I frequently receive the question, “should I use blockchain for [fill in the use-case]?” In many cases, the answer is no. Below is a reference to five reasons blockchain may NOT make sense for your business and a simple framework for understanding when blockchain does make sense. I’ve included a definition of blockchain from IBM below for those who are new to the space.*
The value of disintermediation should exceed the costs of maintaining the network’s integrity. Here are five reasons why the costs of using blockchain may exceed the benefits1:
- Redundancy- having every network member (node) record every transaction is costly. If removing intermediaries isn’t necessary, central record keeping could be vastly more efficient.
- Scaling- a distributed network where all nodes record all transactions will have its common transaction ledger grow exponentially faster than network members. The burden for maintaining this ledger may be impractically large and result in centralization.

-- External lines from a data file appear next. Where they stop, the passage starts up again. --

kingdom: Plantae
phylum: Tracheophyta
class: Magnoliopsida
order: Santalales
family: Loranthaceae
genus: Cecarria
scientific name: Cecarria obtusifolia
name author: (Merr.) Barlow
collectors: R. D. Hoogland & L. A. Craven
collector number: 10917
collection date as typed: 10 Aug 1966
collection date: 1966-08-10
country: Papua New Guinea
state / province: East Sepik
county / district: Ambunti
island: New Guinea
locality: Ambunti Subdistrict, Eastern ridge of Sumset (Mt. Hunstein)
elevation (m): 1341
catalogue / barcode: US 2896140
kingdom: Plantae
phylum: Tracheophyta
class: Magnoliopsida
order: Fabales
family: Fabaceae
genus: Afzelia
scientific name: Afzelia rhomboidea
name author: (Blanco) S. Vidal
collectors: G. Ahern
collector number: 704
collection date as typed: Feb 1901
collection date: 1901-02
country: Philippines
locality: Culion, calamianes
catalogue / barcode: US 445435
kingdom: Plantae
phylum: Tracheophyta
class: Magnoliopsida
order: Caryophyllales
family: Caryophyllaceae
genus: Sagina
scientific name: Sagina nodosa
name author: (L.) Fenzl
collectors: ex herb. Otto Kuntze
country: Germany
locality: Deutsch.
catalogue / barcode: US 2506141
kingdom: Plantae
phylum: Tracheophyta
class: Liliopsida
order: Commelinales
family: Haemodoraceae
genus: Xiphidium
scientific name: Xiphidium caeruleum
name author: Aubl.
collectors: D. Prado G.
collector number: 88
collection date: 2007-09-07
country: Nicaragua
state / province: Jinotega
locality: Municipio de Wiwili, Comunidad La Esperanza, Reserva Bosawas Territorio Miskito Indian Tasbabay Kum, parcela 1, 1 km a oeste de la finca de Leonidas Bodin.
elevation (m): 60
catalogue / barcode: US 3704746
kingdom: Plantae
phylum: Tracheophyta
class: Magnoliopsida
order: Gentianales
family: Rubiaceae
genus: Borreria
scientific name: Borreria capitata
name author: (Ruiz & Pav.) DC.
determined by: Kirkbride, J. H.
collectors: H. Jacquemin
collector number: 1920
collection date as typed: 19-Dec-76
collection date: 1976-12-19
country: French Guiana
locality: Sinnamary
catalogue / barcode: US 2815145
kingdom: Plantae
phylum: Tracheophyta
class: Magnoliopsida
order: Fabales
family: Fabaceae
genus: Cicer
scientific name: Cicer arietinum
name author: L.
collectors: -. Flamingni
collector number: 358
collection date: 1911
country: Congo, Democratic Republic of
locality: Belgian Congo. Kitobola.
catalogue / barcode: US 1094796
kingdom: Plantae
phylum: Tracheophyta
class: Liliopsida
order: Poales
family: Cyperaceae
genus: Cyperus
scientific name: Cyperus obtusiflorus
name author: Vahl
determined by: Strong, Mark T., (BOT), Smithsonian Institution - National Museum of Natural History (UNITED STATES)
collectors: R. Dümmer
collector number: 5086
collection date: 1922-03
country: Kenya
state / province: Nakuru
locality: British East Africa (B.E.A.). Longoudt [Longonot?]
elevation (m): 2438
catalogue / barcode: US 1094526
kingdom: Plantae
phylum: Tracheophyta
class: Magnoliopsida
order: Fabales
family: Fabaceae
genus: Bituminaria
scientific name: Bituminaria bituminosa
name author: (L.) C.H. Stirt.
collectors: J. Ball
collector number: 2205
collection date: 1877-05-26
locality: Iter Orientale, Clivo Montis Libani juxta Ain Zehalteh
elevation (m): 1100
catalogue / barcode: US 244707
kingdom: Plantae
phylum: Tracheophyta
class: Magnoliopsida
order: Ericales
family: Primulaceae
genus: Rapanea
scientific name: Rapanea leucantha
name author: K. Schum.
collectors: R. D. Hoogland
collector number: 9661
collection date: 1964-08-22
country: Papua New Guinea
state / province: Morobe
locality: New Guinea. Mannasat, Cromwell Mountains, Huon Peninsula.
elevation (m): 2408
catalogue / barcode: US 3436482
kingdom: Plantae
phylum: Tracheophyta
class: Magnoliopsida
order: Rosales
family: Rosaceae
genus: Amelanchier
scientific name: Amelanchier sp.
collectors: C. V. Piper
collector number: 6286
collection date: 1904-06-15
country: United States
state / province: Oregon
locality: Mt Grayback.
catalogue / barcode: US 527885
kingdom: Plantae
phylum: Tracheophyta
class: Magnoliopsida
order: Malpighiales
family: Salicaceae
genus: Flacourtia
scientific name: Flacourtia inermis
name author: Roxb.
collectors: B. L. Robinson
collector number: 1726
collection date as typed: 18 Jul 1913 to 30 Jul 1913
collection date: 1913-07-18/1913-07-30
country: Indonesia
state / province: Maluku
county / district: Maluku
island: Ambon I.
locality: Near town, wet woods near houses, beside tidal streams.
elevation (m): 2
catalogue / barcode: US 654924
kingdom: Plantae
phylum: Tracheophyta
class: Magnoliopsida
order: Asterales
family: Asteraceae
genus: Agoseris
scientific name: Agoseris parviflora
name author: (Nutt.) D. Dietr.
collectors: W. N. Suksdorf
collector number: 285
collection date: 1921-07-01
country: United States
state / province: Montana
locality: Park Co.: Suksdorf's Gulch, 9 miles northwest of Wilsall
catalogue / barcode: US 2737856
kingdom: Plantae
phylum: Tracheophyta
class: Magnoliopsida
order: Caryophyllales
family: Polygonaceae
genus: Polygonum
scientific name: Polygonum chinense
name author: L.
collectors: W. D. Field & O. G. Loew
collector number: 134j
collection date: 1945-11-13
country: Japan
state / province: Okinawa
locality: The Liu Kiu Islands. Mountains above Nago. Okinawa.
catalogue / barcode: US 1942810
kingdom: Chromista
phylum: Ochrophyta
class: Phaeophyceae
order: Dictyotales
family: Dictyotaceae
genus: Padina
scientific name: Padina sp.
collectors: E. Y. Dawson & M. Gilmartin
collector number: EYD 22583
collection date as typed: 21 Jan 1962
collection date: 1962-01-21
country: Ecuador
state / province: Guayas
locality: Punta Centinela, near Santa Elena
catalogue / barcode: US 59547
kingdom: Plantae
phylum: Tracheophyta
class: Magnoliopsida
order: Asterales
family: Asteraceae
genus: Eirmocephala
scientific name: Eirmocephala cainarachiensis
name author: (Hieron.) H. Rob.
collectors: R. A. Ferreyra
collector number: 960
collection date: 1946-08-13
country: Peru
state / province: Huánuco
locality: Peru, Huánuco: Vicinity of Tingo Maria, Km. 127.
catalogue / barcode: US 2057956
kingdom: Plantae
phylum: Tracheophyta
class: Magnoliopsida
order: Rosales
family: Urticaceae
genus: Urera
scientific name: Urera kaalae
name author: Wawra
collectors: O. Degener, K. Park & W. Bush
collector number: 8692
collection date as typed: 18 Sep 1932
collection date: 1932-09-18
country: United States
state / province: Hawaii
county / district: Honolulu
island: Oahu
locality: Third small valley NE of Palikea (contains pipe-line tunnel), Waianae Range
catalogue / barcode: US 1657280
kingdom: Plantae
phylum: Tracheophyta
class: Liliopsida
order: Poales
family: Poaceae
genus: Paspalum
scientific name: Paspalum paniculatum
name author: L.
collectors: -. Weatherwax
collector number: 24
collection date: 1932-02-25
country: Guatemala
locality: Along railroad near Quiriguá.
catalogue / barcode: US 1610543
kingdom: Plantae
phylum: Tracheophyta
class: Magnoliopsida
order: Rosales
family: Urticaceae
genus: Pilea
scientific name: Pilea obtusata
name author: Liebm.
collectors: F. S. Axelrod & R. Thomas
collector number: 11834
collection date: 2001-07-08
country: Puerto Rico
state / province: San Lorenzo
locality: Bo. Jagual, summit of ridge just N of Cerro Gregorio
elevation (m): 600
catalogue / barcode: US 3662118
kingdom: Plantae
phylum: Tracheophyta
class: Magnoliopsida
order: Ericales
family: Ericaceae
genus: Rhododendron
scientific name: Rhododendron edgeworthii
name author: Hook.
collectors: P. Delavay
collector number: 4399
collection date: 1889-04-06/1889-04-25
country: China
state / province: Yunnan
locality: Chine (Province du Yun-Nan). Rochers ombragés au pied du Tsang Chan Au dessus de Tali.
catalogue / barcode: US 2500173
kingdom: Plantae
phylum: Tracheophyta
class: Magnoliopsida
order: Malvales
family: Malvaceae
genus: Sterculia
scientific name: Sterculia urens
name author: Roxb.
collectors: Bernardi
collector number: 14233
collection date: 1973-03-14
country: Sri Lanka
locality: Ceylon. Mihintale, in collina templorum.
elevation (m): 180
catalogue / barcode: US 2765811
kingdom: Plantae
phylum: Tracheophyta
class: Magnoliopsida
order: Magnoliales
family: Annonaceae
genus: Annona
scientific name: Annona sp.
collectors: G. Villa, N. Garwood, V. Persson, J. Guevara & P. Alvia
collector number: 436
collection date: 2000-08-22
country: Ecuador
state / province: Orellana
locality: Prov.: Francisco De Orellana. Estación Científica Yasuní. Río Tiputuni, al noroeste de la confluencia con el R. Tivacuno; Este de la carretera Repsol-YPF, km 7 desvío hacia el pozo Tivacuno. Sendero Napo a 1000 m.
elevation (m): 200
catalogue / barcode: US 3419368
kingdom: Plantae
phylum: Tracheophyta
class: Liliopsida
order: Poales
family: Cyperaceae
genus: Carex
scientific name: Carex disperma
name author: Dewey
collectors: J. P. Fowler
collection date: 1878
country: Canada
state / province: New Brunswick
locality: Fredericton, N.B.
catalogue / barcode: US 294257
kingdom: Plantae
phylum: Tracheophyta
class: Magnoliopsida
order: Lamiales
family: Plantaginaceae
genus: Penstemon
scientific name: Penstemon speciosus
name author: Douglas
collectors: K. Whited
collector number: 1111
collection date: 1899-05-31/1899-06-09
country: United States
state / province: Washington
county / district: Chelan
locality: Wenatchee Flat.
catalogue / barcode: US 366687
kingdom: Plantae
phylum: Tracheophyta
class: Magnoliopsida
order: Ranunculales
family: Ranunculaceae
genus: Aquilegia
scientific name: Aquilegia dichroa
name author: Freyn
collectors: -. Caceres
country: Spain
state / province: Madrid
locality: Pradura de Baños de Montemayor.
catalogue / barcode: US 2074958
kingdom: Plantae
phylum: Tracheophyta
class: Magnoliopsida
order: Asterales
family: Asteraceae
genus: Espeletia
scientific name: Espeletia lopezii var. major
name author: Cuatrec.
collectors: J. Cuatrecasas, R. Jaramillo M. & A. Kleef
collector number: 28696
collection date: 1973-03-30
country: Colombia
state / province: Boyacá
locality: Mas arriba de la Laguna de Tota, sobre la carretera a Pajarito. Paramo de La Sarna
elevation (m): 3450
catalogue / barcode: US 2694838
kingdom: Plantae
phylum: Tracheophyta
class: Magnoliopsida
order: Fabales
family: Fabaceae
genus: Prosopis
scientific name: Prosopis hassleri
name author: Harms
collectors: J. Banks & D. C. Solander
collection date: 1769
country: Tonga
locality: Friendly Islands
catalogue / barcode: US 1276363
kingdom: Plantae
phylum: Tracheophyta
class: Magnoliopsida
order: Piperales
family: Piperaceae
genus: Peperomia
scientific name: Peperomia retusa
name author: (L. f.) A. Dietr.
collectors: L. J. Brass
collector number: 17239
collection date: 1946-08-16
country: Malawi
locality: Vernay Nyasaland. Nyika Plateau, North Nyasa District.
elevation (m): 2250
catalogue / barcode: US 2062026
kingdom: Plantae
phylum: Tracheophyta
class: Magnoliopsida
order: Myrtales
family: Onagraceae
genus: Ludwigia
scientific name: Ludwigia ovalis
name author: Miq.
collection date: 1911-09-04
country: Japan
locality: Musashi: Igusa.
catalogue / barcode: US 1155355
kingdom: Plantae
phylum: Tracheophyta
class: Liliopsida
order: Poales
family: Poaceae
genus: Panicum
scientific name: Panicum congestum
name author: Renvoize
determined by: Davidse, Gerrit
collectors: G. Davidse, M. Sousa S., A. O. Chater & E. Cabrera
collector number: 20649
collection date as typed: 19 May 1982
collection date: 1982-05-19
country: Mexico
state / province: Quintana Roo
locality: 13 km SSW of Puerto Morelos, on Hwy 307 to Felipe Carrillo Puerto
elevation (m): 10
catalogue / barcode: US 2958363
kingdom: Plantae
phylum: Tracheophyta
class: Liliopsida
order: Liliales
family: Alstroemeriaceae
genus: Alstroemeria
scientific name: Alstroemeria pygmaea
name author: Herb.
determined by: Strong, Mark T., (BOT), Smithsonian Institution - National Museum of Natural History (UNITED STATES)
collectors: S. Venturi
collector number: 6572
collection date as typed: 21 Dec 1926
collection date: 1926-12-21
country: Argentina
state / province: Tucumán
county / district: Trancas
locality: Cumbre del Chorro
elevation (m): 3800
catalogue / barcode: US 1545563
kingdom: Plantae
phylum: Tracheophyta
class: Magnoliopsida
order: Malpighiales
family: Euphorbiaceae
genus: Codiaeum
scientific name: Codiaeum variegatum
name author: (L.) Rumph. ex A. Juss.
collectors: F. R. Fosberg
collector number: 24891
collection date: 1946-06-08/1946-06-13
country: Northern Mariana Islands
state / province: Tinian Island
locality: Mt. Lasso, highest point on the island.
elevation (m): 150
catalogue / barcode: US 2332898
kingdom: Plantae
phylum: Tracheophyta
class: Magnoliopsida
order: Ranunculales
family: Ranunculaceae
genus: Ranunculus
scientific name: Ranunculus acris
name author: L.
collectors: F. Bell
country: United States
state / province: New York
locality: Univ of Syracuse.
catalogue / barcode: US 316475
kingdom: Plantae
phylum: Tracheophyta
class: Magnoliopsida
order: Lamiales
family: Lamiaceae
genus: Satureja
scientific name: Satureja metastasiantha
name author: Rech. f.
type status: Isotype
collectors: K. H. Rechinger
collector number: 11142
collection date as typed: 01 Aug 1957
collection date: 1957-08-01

- Regulation- blockchains exist orthogonally to the law and can’t be easily overturned. In heavily regulated industries that require interpretation, blockchain could be difficult to effectively apply. It’s difficult to comply with all rules and often can’t be easily tailored to existing regulatory infrastructure.
- Irreversibility- in many cases, reversibility is desirable. The DAO hack resulting in a fork of Ethereum demonstrates the downside of irreversibility.
- Security- incentives must be properly aligned to ensure members of the network have a common stake in the longevity and integrity of the network.
To determine whether blockchain makes sense for your use case, ask yourself the following questions2:
1. Is a business network involved?
2. Is consensus used to validate transactions?
3. Do you need an audit trail?
4. Must the record of transactions be immutable or tamper proof?
5. Should dispute resolution be final?
A network must be involved for blockchain to be the right technology (question 1), whether it be between organizations or within an organization. If you answered yes to at least one other question above, blockchain could help your business save time and costs while reducing risks.
- Ammous, S. (2018). The Bitcoin Standard. Newark: John Wiley & Sons, Incorporated.
- IBM Developer. (2019). Blockchain Basics: Introduction to Distributed Ledgers. [online] Available at: https://developer.ibm.com/tutorials/cl-blockchain-basics-intro-bluemix-trs/ [Accessed 24 May 2019].
*Blockchain definition (IBM): “A blockchain is a tamper-evident, shared digital ledger that records transactions in a public or private peer-to-peer network. Distributed to all member nodes in the network, the ledger permanently records, in a sequential chain of cryptographic hash-linked blocks, the history of asset exchanges that take place between the peers in the network.”